More on food combining

  • I have seen common that some formulas now have two or more types of protein – dairy, soy, whey….even a raw milk formula with raw liver and 3 kinds of oil in it.  Simpler is better, easier.
  • Complementary feeding of formula on top of breastfeeding can complicate digestion or overfeed also.

More on difficult digestion issues

  • With breastfed babies often mama’s diet is compromising baby’s digestion, creating gassy or hot stomach.  We call them VATA or PITTA aggravating foods, respectively.  We can talk more about this if  you like.
  • For more useful input for most people, I’d like to send you to my e-cookbook, “Touching Heaven, Tonic Postpartum Recipes with Ayurveda.” It is in the Sacred Window online shop with a companion handbook.  Recipes are annotated, menu planning for Mom is basically by weeks postpartum, and even Baby’s first foods are discussed.
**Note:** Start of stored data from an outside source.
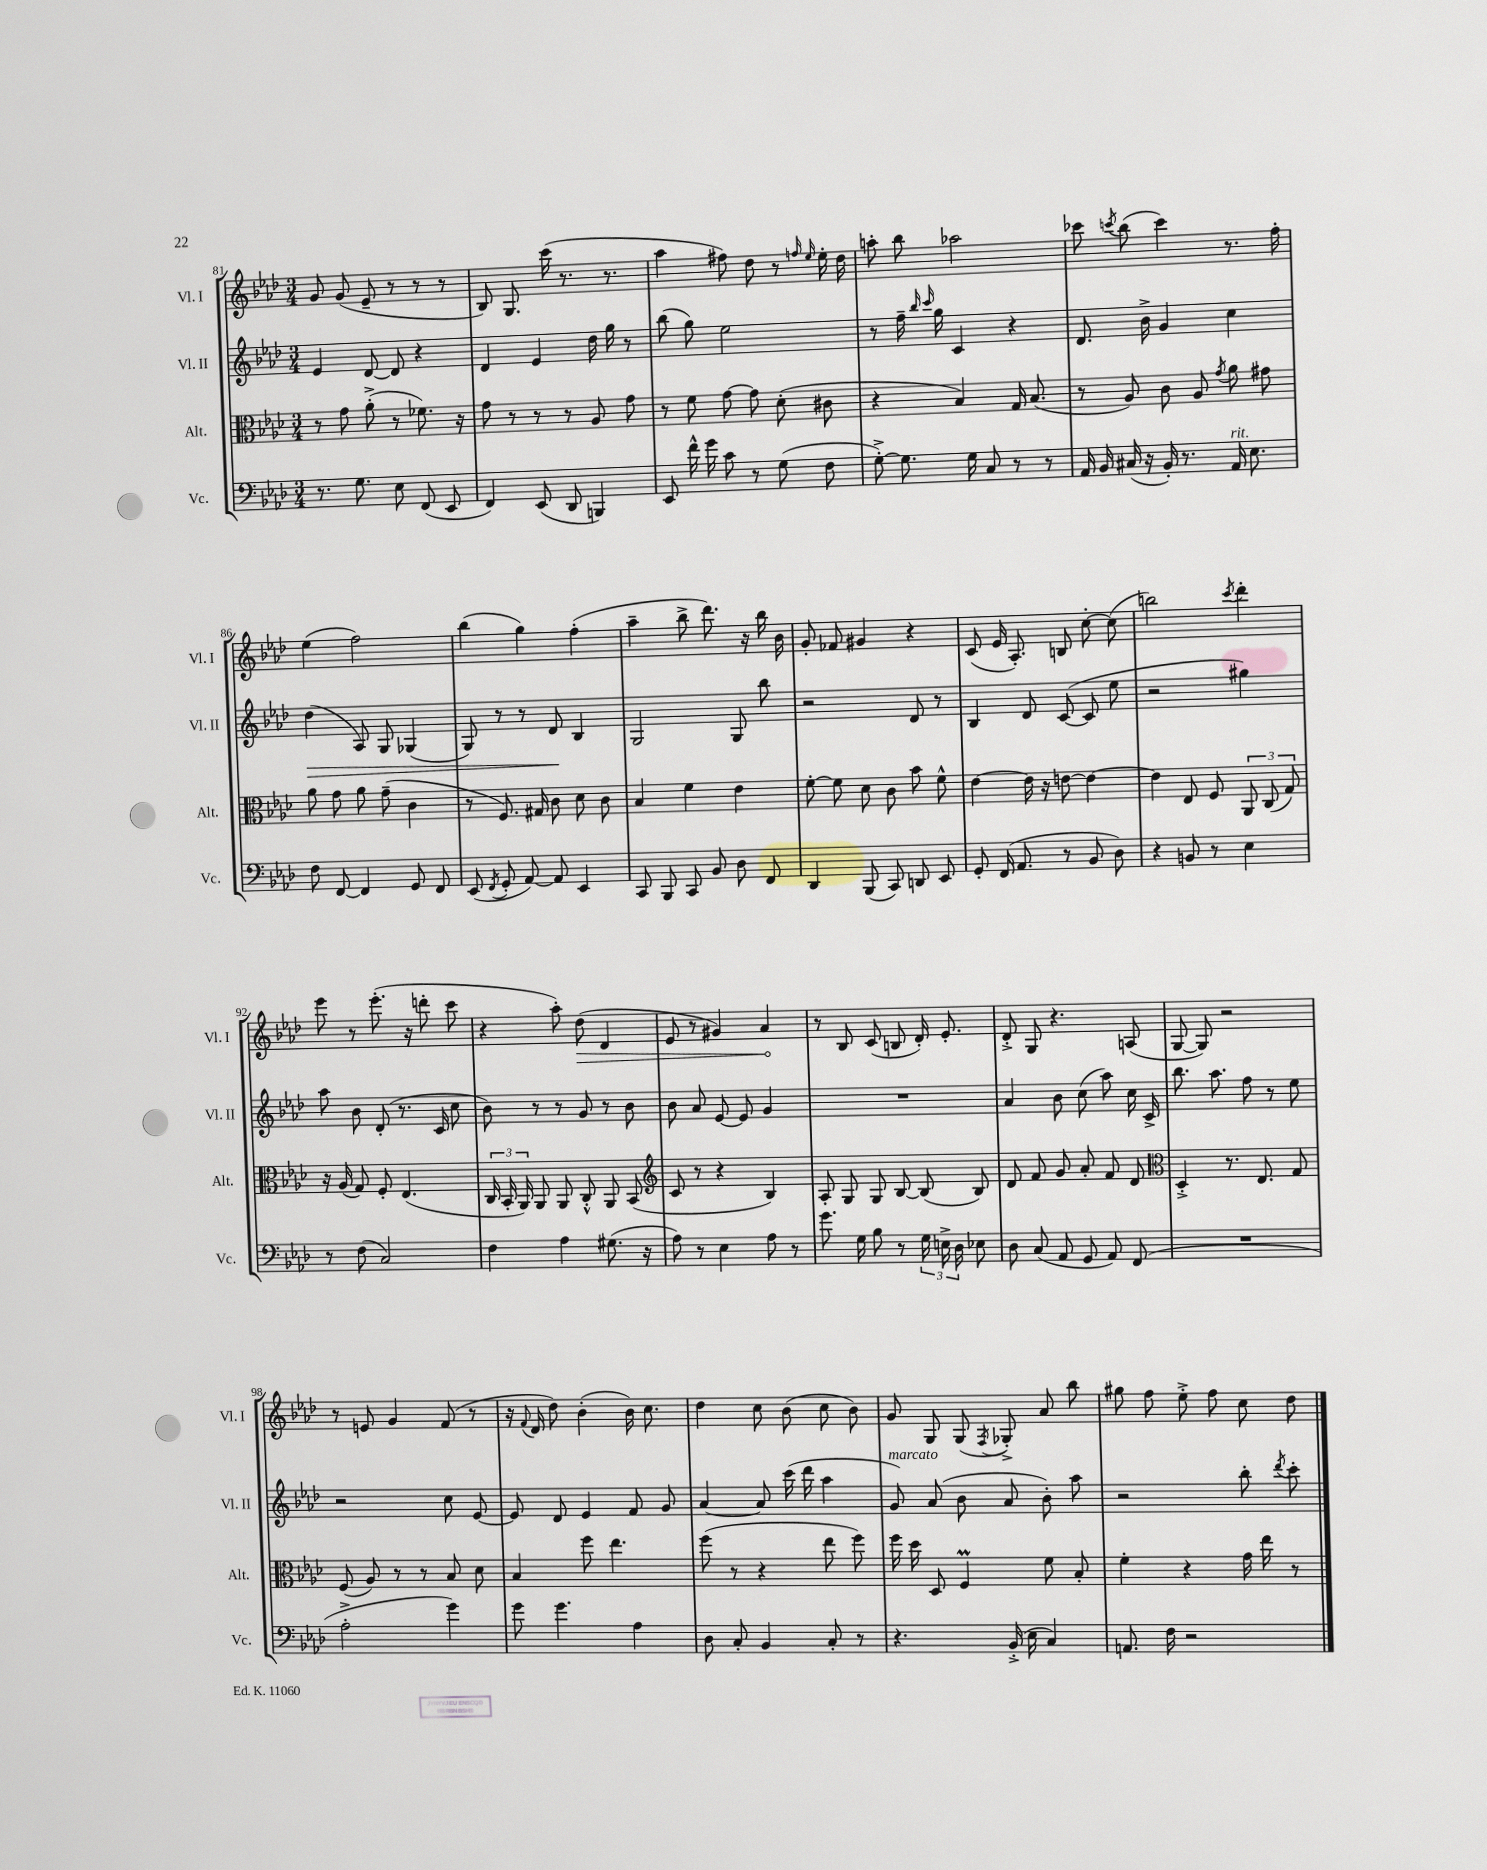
<<
\new StaffGroup <<
\new Staff = "s0" \with { instrumentName = "Vl. I" shortInstrumentName = "Vl. I" } {
    \clef treble \key aes \major \numericTimeSignature \time 3/4
    \autoBeamOff g'8 g'8( ees'8-- r8 r8 r8 |
    bes8) g8. c'''16( r8. r8. |
    aes''4 fis''8) des''8 r8 \grace { f''16 ees''16 } ees''16-. des''16 |
    a''8-. bes''8 aes''2 |
    ces'''8 \acciaccatura { c'''8 } bes''8( c'''4) r8. f''16-. |
    ees''4( f''2) |
    bes''4( g''4) f''4-.( |
    aes''4-- bes''8-> des'''8.) r16 bes''16 bes'16 |
    g'8-. fes'8 gis'4 r4 |
    c'8( ees'16 aes8.-.) b8 c''8~-. c''8( |
    b''2) \acciaccatura { c'''8 } des'''4-. |
    ees'''8 r8 ees'''8.-.( r16 d'''8-. c'''8 |
    r4 aes''8-.) \once \override Hairpin.circled-tip = ##t des''8\>( des'4 |
    ees'8 r8 gis'4) aes'4\! |
    r8 bes8 c'8( b8 des'16-.) ees'8.-. |
    des'8-.-> g8 r4. a8( |
    g8~ g8) r2 |
    r8 e'8 g'4 f'8( r8 |
    r16 \appoggiatura { f'8 } des'16 des''8) bes'4-.( bes'16) c''8. |
    des''4 c''8 bes'8( c''8 bes'8) |
    g'8 g8 g8( \acciaccatura { f8 } ges8-.->) aes'8 bes''8 |
    gis''8 f''8 ees''8-.-> f''8 c''8 des''8 \bar "|." |
}
\new Staff = "s1" \with { instrumentName = "Vl. II" shortInstrumentName = "Vl. II" } {
    \clef treble \key aes \major \numericTimeSignature \time 3/4
    \autoBeamOff ees'4 des'8~ des'8 r4 |
    des'4 ees'4 des''16 g''16 r8 |
    bes''8( g''8) ees''2 |
    r8 f''16-- \grace { bes''16 c'''16 } g''16 c'4 r4 |
    des'8. bes'16-> g'4 c''4 |
    des''4\>( aes8) g8 ges4( |
    g8) r8 r8 des'8\! bes4 |
    g2 g8 bes''8 |
    r2 des'8 r8 |
    bes4 des'8 c'8~( c'8 ees''8 |
    r2 gis''4) |
    aes''8 bes'8 des'8-.( r8. c'16 c''8 |
    bes'8) r8 r8 g'8 r8 bes'8 |
    bes'8 aes'8 ees'8~ ees'8 g'4 |
    R2. |
    aes'4 bes'8 c''8( aes''8) c''16 c'16-> |
    bes''8. aes''8. f''8 r8 ees''8 |
    r2 c''8 ees'8~ |
    ees'8 des'8 ees'4 f'8 g'8 |
    aes'4~ aes'8 c'''16( des'''16 aes''4 |
    g'8^\markup { \italic "marcato" }) aes'8( bes'8 aes'8 bes'8-.) aes''8 |
    r2 bes''8-. \acciaccatura { des'''8 } c'''8-. \bar "|." |
}
\new Staff = "s2" \with { instrumentName = "Alt." shortInstrumentName = "Alt." } {
    \clef alto \key aes \major \numericTimeSignature \time 3/4
    \autoBeamOff r8 g'8 aes'8-.->( r8 fes'8.) r16 |
    g'8 r8 r8 r8 aes8 g'8 |
    r8 f'8 g'8~ g'8 des'8-.( cis'8 |
    r4 bes4) g16 bes8.( |
    r8 aes8) c'8 aes8 \acciaccatura { g'8 } aes'8 gis'8 |
    aes'8 g'8 aes'8 g'8--( c'4 |
    r8 f8.) gis16 c'8 des'8 c'8 |
    bes4 f'4 ees'4 |
    f'8~-. f'8 des'8 c'8 bes'8 f'8-^ |
    ees'4~ ees'16 r16 e'8~ e'4~ |
    e'4 ees8 f8 \tuplet 3/2 { aes,8 c8( g8) } |
    r16 aes16( g8) f8-. ees4.( |
    \tuplet 3/2 { c16 bes,16-. aes,16) } aes,8 aes,8 c8-.-^ aes,8 bes,8( |
    \clef treble c'8 r8 r4 bes4) |
    aes8-. g8 g8 bes8~ bes8( bes8) |
    des'8 f'8 g'8 aes'8-. f'8 des'8 |
    \clef alto des4-.-> r8. ees8. g8 |
    f8( aes8) r8 r8 bes8 des'8 |
    bes4 f''8 ees''4. |
    f''8( r8 r4 ees''8 f''8) |
    f''16 des''16 des8 f4\prall f'8 bes8-. |
    f'4-. r4 g'16 ees''16 r8 \bar "|." |
}
\new Staff = "s3" \with { instrumentName = "Vc." shortInstrumentName = "Vc." } {
    \clef bass \key aes \major \numericTimeSignature \time 3/4
    \autoBeamOff r8. g8. ees8 f,8( ees,8 |
    f,4) ees,8( des,8 b,,4) |
    ees,8 f'16-^ g'16 c'8 r8 g8( f8 |
    g8~-.->) g8. g16 c8 r8 r8 |
    aes,16 bes,16 cis16( r16 bes,16-.) r8. aes,16^\markup { \italic "rit." } ees8. |
    f8 f,8~ f,4 g,8 f,8 |
    ees,8( \acciaccatura { f,8 } g,8-. aes,8~) aes,8 ees,4 |
    c,8 bes,,8 c,8 bes,8 des8 f,8 |
    des,4 bes,,8( c,8) d,8 ees,8 |
    g,8-. f,16( aes,8. r8 bes,8 des8) |
    r4 b,8 r8 ees4 |
    r8 f8( c2) |
    f4 aes4 gis8.( r16 |
    aes8) r8 ees4 aes8 r8 |
    g'8. g16 bes8 r8 \tuplet 3/2 { g16 e16-> des16 } ees8 |
    des8 c8( aes,8 g,8 aes,8) f,8( |
    R2. |
    aes2-.-> g'4) |
    g'8 g'4. aes4 |
    des8 c8-. bes,4 c8-. r8 |
    r4. bes,16-.->( ees16 c4) |
    a,8. f16 r2 \bar "|." |
}
>>
>>
\layout { \context { \Score currentBarNumber = #81 } }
  • For formula fed babies, we must remember formula is heavier – and takes longer to digest.  It has “old” or low prana (life force), and is not exactly what Baby’s biology was designed to handle.   It is not just about chemistry, it is about life force and other things.  So indigestion, gas, bloating, or just tension or tummy ache are more common with formula, and can easily trigger the body to move food back out.  It does depend on the formula recipe, and Baby’s constitution, imbalances and circumstances such as above, how well she handles formula or other influences on breastfeeding.
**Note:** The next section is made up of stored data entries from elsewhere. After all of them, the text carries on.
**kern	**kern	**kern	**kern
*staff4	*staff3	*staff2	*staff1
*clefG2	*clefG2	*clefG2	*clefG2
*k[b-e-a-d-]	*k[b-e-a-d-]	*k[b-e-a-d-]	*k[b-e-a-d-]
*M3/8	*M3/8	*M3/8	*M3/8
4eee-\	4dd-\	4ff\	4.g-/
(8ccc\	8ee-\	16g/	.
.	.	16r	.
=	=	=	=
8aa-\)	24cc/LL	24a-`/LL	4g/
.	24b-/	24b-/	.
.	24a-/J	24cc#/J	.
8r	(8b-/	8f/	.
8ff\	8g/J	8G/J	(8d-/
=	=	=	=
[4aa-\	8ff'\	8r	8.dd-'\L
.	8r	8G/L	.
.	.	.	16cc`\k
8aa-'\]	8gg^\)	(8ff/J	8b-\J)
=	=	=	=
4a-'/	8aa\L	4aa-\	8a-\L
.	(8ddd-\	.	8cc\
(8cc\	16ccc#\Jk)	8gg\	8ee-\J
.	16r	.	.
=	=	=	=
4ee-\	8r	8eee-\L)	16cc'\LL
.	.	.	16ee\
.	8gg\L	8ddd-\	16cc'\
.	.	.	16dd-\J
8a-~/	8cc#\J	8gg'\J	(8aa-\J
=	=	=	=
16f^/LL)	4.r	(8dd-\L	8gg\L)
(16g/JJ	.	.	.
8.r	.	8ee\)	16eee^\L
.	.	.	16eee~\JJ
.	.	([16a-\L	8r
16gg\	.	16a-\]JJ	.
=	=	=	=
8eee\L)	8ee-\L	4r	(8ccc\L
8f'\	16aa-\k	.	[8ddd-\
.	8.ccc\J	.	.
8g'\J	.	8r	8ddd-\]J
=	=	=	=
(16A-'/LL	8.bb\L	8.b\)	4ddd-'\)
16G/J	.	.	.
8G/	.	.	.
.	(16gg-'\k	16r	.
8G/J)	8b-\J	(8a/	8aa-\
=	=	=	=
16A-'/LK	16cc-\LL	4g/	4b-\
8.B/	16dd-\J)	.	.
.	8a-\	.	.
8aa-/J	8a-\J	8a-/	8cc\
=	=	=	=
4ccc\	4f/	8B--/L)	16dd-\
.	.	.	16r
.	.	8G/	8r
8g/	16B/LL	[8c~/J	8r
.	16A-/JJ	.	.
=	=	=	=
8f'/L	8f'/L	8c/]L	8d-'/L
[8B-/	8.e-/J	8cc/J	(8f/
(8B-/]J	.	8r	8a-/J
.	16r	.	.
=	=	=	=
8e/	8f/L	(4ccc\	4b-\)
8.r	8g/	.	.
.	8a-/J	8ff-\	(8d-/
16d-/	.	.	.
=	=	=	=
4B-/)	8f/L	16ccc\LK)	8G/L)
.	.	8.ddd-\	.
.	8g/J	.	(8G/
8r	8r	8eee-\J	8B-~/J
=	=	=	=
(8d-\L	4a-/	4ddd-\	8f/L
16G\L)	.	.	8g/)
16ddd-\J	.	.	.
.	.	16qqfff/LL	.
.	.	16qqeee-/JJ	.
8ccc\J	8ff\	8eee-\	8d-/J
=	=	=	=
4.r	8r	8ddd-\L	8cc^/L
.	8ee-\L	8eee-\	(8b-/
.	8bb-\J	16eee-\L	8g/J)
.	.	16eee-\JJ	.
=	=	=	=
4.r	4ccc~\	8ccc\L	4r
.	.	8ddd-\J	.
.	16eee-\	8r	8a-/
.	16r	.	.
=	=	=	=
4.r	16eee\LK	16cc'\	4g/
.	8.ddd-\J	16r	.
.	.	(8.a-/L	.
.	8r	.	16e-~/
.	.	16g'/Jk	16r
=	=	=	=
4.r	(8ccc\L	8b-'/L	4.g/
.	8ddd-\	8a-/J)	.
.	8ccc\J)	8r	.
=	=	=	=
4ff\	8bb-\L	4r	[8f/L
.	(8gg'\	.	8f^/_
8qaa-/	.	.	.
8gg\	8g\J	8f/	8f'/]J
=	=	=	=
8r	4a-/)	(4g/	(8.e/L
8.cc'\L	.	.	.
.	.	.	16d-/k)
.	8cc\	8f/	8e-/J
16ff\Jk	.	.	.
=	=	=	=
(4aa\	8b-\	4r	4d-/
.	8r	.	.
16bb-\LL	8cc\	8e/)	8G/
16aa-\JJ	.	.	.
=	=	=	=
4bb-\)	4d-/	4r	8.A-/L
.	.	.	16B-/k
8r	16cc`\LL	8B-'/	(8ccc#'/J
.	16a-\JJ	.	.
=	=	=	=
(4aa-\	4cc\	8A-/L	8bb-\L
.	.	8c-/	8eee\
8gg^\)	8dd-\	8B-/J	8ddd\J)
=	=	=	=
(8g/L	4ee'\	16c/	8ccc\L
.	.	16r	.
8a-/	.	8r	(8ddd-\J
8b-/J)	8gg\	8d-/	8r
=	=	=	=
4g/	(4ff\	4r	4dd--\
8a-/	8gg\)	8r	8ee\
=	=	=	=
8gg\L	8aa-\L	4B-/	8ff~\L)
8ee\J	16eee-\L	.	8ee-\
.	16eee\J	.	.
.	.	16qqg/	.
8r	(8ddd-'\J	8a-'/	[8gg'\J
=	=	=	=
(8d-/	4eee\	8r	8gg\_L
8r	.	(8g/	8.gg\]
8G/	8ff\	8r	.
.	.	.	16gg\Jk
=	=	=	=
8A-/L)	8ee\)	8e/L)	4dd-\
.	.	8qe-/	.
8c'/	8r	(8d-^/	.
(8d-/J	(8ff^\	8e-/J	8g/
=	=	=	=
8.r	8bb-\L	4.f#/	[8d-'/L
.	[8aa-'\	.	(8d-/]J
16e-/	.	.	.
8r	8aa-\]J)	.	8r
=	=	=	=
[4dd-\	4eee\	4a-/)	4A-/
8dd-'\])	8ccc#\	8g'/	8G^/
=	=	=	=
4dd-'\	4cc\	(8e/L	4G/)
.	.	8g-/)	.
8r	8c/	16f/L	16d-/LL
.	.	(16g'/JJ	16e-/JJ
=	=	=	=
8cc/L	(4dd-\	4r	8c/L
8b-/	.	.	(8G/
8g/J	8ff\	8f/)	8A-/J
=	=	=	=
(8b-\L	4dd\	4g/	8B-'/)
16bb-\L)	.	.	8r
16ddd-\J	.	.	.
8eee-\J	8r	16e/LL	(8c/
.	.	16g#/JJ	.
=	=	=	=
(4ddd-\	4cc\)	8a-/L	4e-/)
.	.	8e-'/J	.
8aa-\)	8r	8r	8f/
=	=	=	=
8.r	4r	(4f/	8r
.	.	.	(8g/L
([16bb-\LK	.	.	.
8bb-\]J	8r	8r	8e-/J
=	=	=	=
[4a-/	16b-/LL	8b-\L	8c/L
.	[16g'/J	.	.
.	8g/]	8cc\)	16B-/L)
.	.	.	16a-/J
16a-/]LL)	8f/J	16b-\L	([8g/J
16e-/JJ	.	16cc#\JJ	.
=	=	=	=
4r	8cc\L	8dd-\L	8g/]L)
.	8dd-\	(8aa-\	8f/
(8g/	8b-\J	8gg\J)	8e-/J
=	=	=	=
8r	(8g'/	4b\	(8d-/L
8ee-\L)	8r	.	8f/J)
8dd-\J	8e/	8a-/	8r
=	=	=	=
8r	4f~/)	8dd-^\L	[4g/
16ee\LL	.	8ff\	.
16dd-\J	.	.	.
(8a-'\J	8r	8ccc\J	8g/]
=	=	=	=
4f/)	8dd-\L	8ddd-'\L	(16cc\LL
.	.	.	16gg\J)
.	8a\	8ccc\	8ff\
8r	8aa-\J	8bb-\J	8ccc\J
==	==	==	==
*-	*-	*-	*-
Essential oils, baby massage, warmth, swaddling
These can help in short term, each in their own way.
  1. Essential oils choices depend if the need is for calming, tummy aches from gas, acidity, ama (accumulated impurities) from overfeeding, even parasitic influences….we can talk about this more soon.
  2. A lovely book by author, Ashley Montegu, “Touching” reports we might scientifically consider newborns as premies until they are 6 months of age.  It is an interesting thought – how compared to other animals and brain size, humans at 6 months old are where other mammals are at birth, but that size  head would not fit through the birth canal well at all!  He proposes what from a different perspective, Ayurveda speaks of, that the newborn digestion is quite immature for about 6 months.
It is so worth tending to the little things that protect baby for best beginnings, and it is not just to mollify the tears.  All these factors can help structure good foundations done right.  The time flies, and babies are so influenced in their early days, weeks and months, for such a long time to come.  Moms too!